▶ _PROBLEMS TO WORK ON_
a) Using the PLTCL thread below, answer each question:
(i) Which call does the first message name as seemingly the point of failure?
(ii) In which release is version 1.49 said to be included?
(iii) Without which compile option was Tom Lane unable to duplicate the problem?
b) Decide whether each statement agrees with the PLTCL thread below. Give yes or no and quote the words that settle it.
(i) The problem has been fixed in CVS tip.
(ii) The bug is gone from 7.2.3 when multibyte is used.
(iii) When NULL is returned, the sequence frees an uninitialized pointer.

▶ _DOCUMENT TEXT_
I was able to step into, and out of, SPI_finish(). The pfree(_pltcl_utf_dst)
seems to be where it is failing.

Joe


Re: PLTCL return_null crash...

From
"Nigel J. Andrews"
Date:
On Mon, 7 Oct 2002, Tom Lane wrote:

> "Nigel J. Andrews" <nandrews@investsystems.co.uk> writes:
> > Presumably the fault was removed between 1.48 and 1.49 of src/pl/tcl/pltcl.c
>
> But 1.49 is in 7.2.1, which you said you're using?

Ok, I miss understood the labeling.


--
Nigel J. Andrews


Re: PLTCL return_null crash...

From
Tom Lane
Date:
Joe Conway <mail@joeconway.com> writes:
> Any idea wht I can't step through this? In any case, the problem seems to be
> in this section of code:

> <snip>
> if (SPI_finish() != SPI_OK_FINISH)
>    elog(ERROR, "pltcl: SPI_finish() failed");

> UTF_BEGIN;
> if (fcinfo->isnull)
>    retval = (Datum) 0;
> else
>    retval = FunctionCall3(&prodesc->result_in_func,
>                           PointerGetDatum(UTF_U2E(interp->result)),
>                           ObjectIdGetDatum(prodesc->result_in_elem),
>                           Int32GetDatum(-1));
> UTF_END;
> </snip>

Oh, but of course: if you are returning NULL then this sequence fails
because it pfrees an uninitialized pointer.  It's fixed in CVS tip,
where the sequence reads like

    if (SPI_finish() != SPI_OK_FINISH)
        elog(ERROR, "pltcl: SPI_finish() failed");

    if (fcinfo->isnull)
        retval = (Datum) 0;
    else
    {
        UTF_BEGIN;
        retval = FunctionCall3(&prodesc->result_in_func,
                               PointerGetDatum(UTF_U2E(interp->result)),
                               ObjectIdGetDatum(prodesc->result_in_elem),
                               Int32GetDatum(-1));
        UTF_END;
    }

The reason I failed to duplicate it here was I didn't compile with
--enable-multibyte.  The bug is definitely still there in 7.2.3 if
you use multibyte.

            regards, tom lane

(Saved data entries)

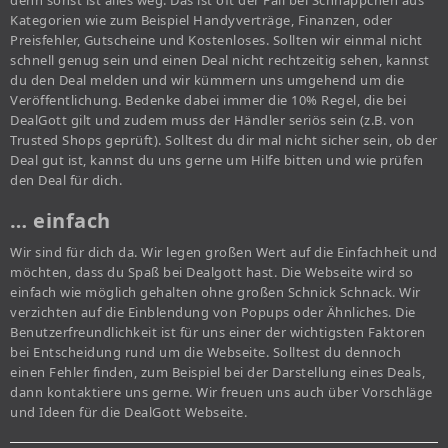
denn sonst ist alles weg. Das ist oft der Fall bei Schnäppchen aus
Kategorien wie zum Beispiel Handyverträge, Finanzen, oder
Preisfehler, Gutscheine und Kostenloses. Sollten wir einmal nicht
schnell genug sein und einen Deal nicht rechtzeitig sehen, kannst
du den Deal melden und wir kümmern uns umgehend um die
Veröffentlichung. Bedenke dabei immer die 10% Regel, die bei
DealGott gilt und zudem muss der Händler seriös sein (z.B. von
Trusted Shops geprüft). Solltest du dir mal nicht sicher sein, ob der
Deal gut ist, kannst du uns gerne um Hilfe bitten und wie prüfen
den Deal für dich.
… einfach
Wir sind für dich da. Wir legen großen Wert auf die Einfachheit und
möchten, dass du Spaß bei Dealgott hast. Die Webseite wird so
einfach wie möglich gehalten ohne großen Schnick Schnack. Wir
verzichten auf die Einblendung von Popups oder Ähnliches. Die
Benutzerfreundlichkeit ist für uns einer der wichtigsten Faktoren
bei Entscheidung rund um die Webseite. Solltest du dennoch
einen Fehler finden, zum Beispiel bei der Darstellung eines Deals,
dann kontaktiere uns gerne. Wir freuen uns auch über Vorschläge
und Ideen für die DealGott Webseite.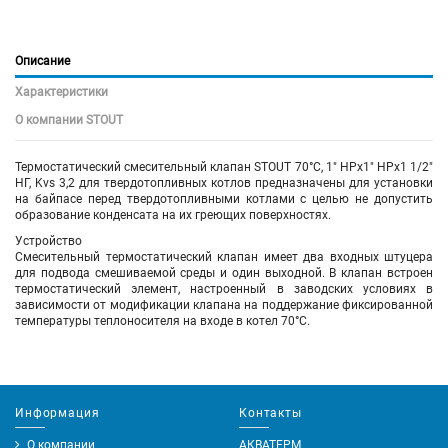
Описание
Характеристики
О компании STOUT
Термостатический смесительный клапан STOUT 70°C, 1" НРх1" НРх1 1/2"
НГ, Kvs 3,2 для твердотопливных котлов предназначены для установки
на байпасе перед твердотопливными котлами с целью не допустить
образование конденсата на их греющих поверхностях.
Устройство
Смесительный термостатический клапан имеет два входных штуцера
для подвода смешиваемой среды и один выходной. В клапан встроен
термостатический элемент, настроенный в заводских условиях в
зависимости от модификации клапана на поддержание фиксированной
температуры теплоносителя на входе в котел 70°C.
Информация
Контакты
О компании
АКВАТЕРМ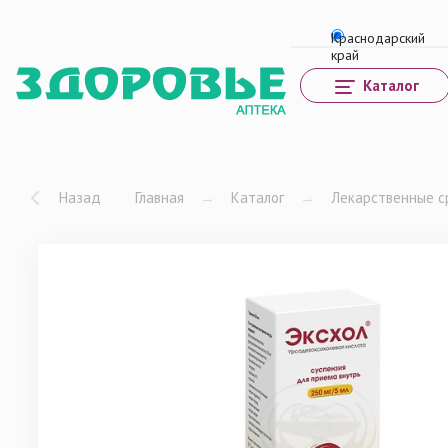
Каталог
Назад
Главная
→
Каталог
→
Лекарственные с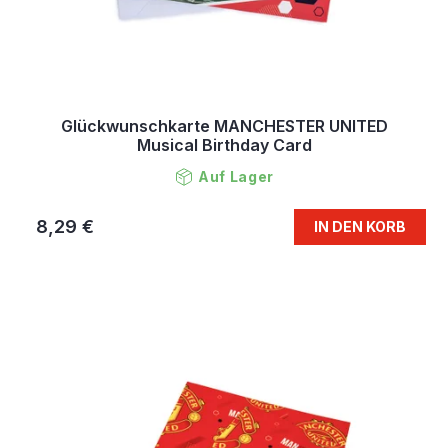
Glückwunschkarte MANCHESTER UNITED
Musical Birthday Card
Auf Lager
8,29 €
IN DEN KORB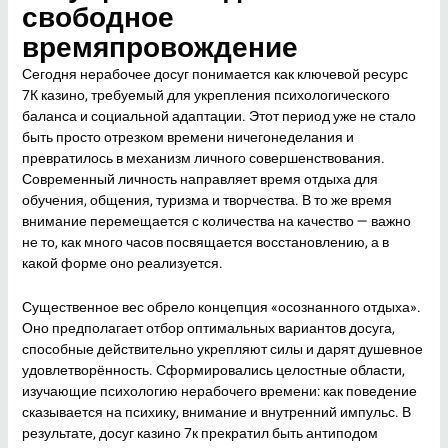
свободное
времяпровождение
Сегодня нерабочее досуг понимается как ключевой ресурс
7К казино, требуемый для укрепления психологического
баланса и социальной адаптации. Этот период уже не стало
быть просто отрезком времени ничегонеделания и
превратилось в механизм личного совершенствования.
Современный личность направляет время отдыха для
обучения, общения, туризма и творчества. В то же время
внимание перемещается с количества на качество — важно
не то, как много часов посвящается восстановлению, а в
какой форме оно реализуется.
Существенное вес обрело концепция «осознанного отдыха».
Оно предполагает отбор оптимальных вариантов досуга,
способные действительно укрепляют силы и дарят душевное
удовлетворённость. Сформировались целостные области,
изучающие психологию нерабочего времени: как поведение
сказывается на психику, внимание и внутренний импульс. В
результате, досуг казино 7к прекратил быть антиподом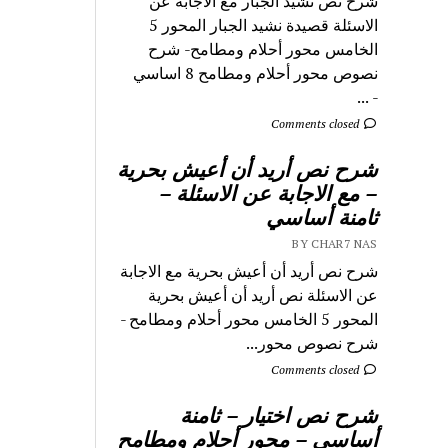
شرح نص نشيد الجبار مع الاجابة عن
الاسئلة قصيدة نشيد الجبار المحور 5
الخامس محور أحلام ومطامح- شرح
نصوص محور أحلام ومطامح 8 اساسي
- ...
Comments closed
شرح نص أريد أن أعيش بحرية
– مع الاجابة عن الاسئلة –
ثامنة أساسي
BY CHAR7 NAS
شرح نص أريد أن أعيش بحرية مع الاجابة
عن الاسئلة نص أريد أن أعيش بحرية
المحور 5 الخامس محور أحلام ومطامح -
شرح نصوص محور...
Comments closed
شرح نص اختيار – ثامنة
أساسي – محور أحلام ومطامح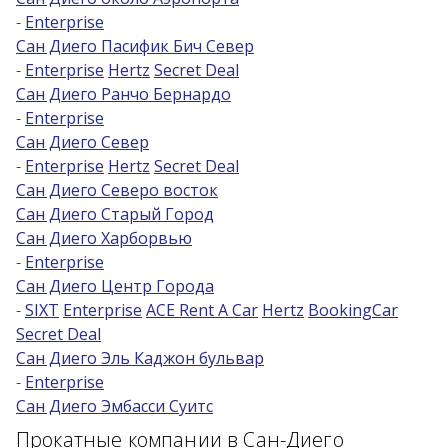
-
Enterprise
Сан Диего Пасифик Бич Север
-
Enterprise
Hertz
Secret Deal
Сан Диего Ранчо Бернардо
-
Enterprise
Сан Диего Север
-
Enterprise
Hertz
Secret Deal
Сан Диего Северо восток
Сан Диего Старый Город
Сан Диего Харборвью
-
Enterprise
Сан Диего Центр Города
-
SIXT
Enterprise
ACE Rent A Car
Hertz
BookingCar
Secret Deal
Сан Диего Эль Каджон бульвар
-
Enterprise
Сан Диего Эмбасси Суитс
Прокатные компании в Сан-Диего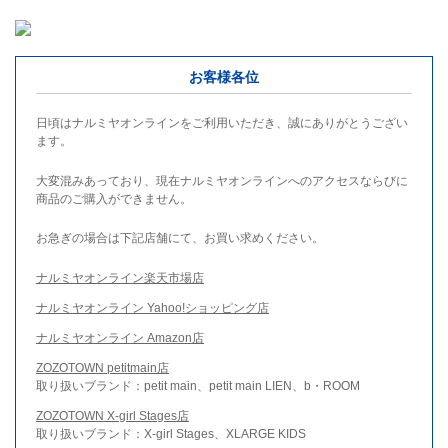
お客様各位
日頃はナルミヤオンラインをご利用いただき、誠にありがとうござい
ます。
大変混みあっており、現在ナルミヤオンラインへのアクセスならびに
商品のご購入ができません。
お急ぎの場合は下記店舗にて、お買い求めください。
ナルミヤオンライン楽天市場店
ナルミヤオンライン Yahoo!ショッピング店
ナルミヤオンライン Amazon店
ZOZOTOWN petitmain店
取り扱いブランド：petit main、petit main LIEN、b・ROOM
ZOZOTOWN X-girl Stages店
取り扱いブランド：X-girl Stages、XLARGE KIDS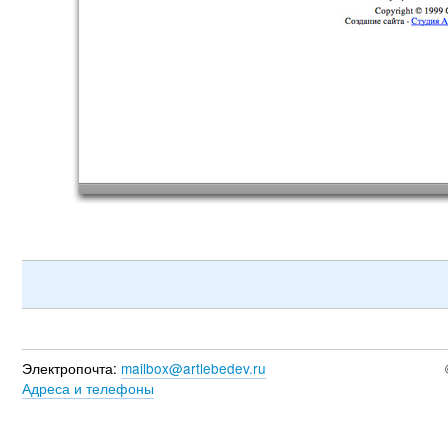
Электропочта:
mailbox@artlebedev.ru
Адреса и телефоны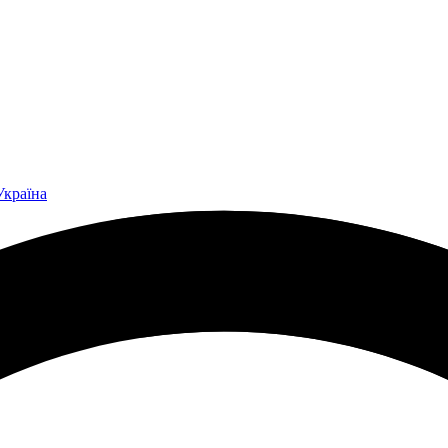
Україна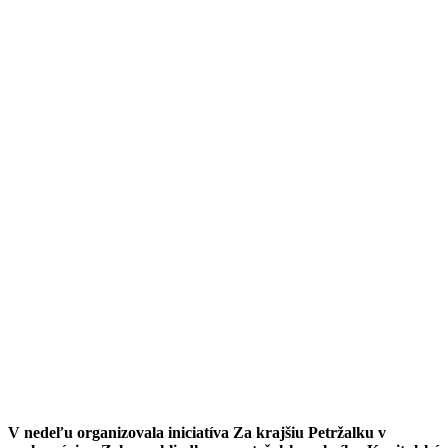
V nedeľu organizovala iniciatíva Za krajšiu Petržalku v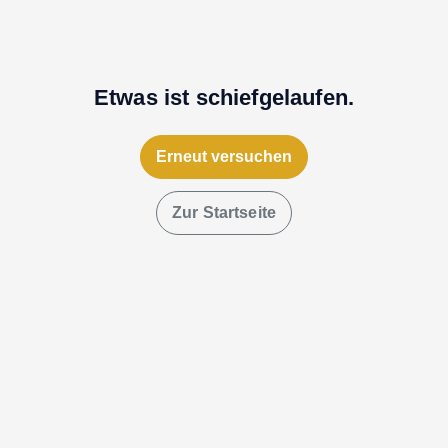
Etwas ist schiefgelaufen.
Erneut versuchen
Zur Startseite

* * *

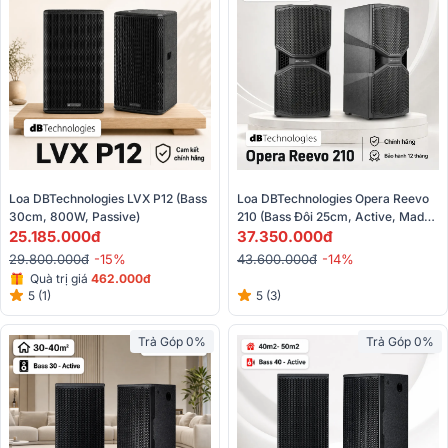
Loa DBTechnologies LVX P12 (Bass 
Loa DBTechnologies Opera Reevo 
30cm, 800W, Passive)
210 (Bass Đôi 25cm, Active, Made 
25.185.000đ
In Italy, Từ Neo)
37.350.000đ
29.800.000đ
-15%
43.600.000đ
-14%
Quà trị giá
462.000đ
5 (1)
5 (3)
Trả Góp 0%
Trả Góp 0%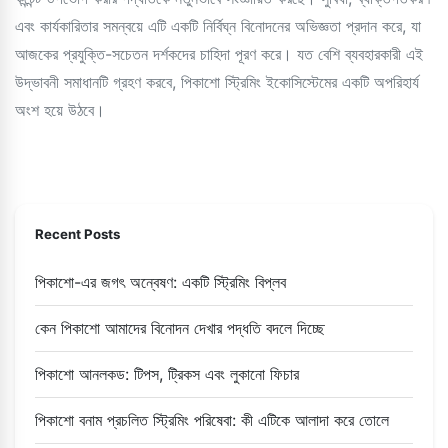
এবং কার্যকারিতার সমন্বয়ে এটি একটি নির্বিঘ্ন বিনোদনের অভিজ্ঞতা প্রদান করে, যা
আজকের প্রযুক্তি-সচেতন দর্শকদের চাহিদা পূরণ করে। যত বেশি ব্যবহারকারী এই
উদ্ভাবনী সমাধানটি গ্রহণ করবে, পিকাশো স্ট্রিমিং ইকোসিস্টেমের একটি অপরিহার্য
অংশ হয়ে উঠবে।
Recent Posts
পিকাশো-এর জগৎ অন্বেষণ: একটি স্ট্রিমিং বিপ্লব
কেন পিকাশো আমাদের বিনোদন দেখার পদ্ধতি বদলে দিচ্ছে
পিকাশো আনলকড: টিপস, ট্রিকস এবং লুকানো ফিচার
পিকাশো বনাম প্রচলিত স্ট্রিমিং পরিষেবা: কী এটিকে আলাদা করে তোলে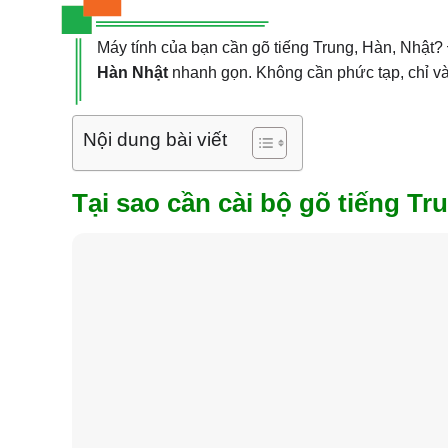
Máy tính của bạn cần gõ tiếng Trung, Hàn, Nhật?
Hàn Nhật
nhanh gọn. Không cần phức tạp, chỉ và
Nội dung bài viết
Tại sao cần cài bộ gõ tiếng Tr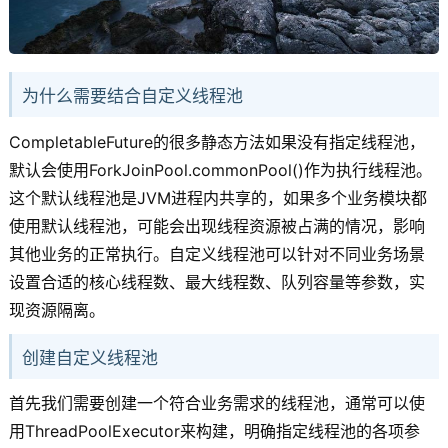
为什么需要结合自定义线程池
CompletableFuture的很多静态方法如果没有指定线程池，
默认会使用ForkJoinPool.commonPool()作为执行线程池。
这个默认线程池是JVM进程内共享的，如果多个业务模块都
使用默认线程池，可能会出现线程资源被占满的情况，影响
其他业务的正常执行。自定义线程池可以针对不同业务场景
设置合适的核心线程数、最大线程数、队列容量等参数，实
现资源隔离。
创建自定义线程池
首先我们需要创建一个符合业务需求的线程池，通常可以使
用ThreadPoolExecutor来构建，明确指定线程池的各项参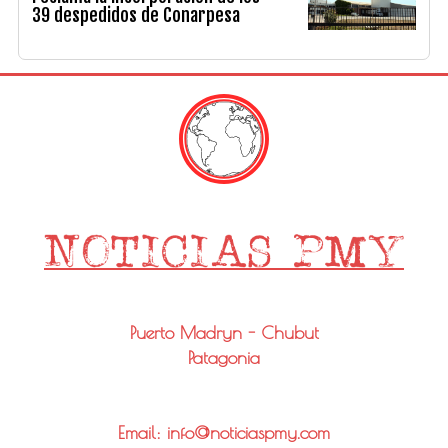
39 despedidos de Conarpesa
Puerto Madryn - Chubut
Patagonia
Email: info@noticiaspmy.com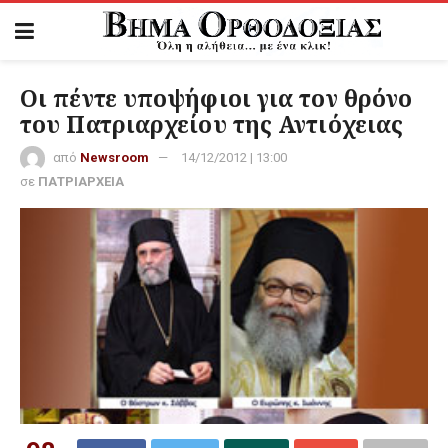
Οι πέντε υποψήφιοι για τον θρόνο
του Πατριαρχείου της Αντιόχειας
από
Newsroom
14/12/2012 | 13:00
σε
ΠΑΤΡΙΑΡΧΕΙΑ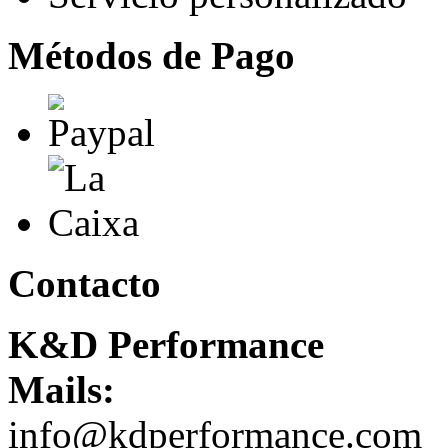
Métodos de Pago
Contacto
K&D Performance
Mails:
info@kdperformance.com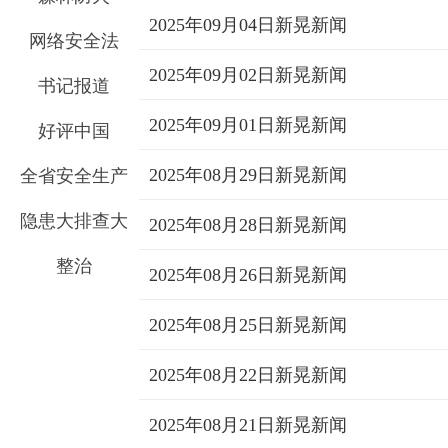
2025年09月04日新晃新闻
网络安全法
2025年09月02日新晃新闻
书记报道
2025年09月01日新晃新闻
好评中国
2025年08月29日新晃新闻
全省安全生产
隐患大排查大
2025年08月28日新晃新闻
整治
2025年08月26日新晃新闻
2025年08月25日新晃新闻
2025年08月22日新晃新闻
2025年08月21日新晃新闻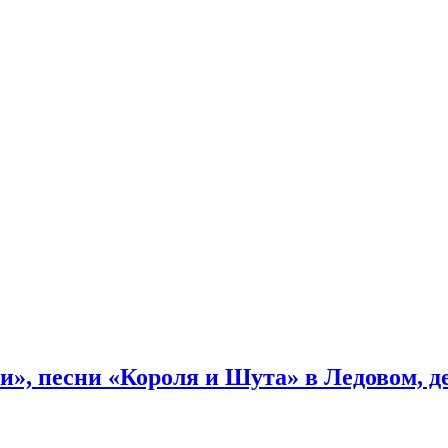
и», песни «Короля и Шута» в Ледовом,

* * *

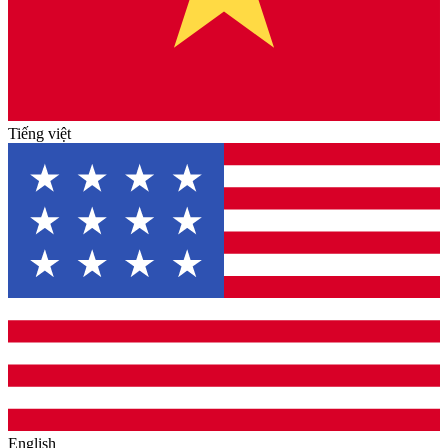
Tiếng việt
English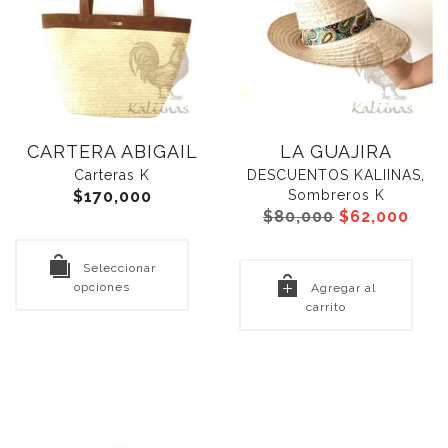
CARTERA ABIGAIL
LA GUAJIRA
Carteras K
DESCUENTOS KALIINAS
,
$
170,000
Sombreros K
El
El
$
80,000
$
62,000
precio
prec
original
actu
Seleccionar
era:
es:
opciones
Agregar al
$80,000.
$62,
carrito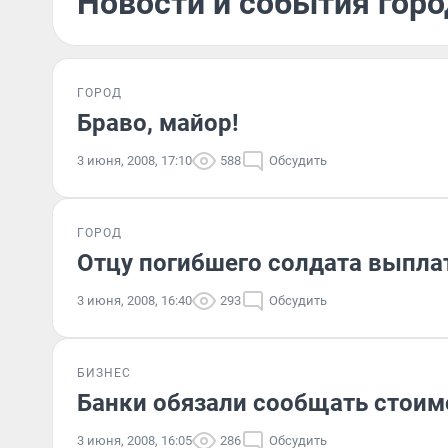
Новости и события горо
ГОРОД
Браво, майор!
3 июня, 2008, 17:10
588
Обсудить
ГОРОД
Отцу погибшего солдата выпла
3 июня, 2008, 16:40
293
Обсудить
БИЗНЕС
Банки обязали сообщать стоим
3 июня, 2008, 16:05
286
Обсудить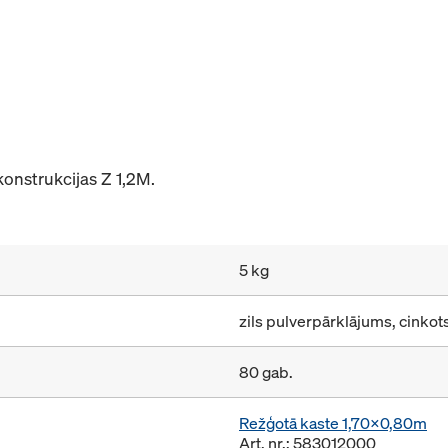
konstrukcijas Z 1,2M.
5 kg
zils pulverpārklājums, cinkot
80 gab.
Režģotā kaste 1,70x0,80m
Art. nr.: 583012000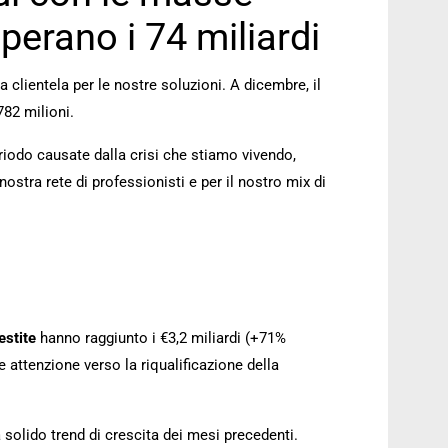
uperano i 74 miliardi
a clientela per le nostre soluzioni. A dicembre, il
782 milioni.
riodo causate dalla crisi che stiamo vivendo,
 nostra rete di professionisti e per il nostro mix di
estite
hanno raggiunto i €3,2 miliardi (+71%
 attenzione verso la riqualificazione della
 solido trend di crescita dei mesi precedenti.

▶ _RESPONSES_
a)
(i) pfree(_pltcl_utf_dst)
(ii) 7.2.1
(iii) --enable-multibyte

b)
(i) Yes: "It's fixed in CVS tip"
(ii) No: "The bug is definitely still there in 7.2.3 if you use multibyte."
(iii) Yes: "because it pfrees an uninitialized pointer"